# Electron scattering find acceleration

1. Oct 9, 2006

### fishys182

Lead nucleus has charge = +82e
and raadius R = 7.10*10^(-15) m
permittivity of free space = 8.85*10^(-12) C^2/Nm^2
magnitude of charge on electron e = 1.60*10^(-19) C
mass of electron = 9.11*10^(-31) kg

find the acceleration 4R from the center of the lead nucleus.

how do i do this?

F = kqQ/(r^2) then a = F/m doesnt work out. im not sure if im using the correct values for the q and Q though.

2. Oct 9, 2006

### Staff: Mentor

a = F/m should work.

What values are you using for Q (nucleus) and q (electron)?

For electron q = e = -1.60*10^(-19) C

For the nucleus, it depends if one is considering the shielding of the electrons or not. Q on the nucleus = Ze = +82e = 82*1.60*10^(-19) C.

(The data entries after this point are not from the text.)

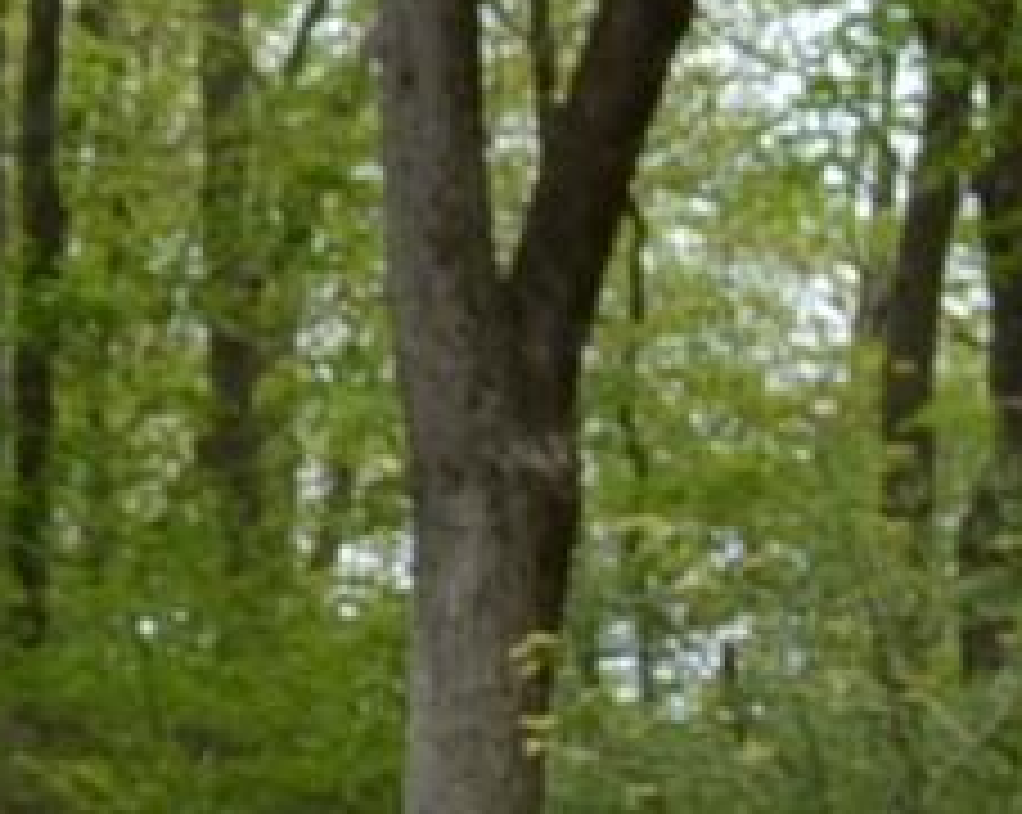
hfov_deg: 5.8
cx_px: -3147
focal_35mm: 280
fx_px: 8458
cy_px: 717
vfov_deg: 5.5
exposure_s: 1/160
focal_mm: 22
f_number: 6.3
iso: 100
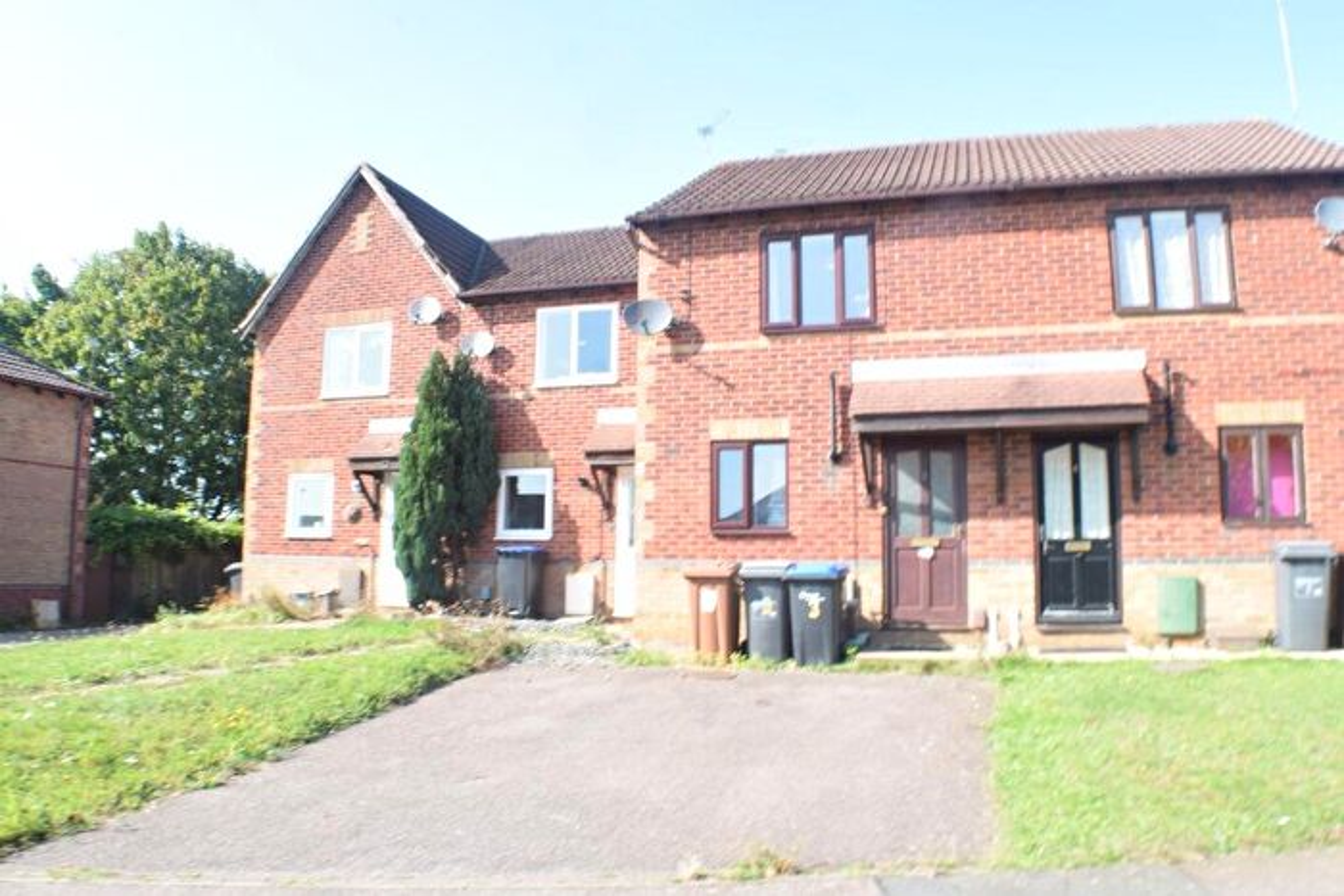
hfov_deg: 55.1
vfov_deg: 38.4
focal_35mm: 34
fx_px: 1288
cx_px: 672
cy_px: 448
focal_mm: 23
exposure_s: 1/6
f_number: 25
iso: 100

At 4R, where R is the effective radius of the nucleus, the electron probably experiences the full coulombic field of the nucleus.

And in the denominator, r2 would be (4R)2

3. Oct 9, 2006

### fishys182

thank you.

i got to this point, but now i am confused about how it would be different if it were R/4 instead of 4R.

the equation is different i think, but i cant figure out what it would be.

4. Oct 9, 2006

### Staff: Mentor

If r = 4R, then r2 = 16R2, and 1/r2 = 1/(16R2)

If r = R/4, then r2 = R2/16, and 1/r2 = 16/R2.

5. Oct 9, 2006

### fishys182

hmm
i entered that in before though, and it said my answer was incorrect.

isnt there a difference for when r>=R and r<R?

6. Oct 9, 2006

### Staff: Mentor

Well, yes. When r < R, then the electron is within the nucleus and it would be interacting with a completely different and more complex charge field than outside the nucleus.

http://hyperphysics.phy-astr.gsu.edu/hbase/nuclear/elescat.html

http://hyperphysics.phy-astr.gsu.edu/hbase/nuclear/scatele.html

Have you solved the classical EM problem for an electric field in a sphere of uniformly distributed charge and compared to the E-field outside? The nucleus is more complex.

Last edited: Oct 9, 2006